Did Jesus utter the doxology of the Lord's Prayer?  Again, 100% certainty eludes us.

Either way, my mind is still jarred whenever I hear someone say "for thine is the kingdom, and the power, and the glory, forever and ever," instead of just "amen."  It always will be, and, for that selfish reason, I'm glad the New American Bible doesn't include this foreign-sounding verbiage.

And that's what we know about that.


Conclusions About the Lord's Prayer

Jesus has now been very specific with his followers about how to pray.  He had told them in what spirit they ought to pray, and he has offered them the Lord's Prayer as a rote prayer mechanism.  When they needed something from God, or simply desired communion with him, they were to repeat the Lord's Prayer privately.

As I pointed out before, the clear theme of the Lord's Prayer is humility.  The entire prayer subordinates the one praying to forces above him or herself.  The prayer subordinates the will of the one praying to the will of God.  There is no act more humble, perhaps, than the submission of one's will.  
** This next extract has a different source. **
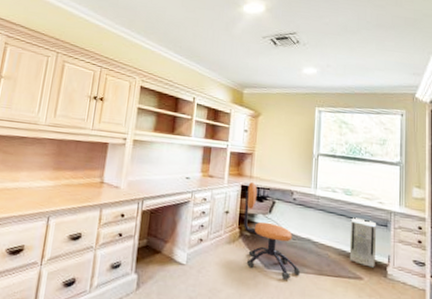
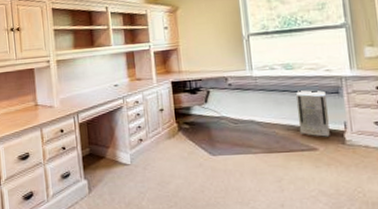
office chair: present [243,182,300,279] -> none [177,77,248,162]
In teaching his followers this prayer, I believe that Jesus continues to do what he has been doing since the beginning of the Sermon on the Mount: he is re-ordering the universe in which his followers exist.  He is asking his followers to give up whatever terrestrial height or status that they have achieved (or think that they have achieved, or desire to achieve) in order to make themselves humble and low before God and humanity.

"Forgive us our debts, as we forgive our debtors."  If the Christian desires forgiveness, he or she must be willing to give it.

"Your kingdom come.  Your will be done."  If the Christian desires to glimpse the Kingdom of God, he or she must forgo their own will.

Beautiful abject humility.  I love this prayer.  I hope to never stop learning from it.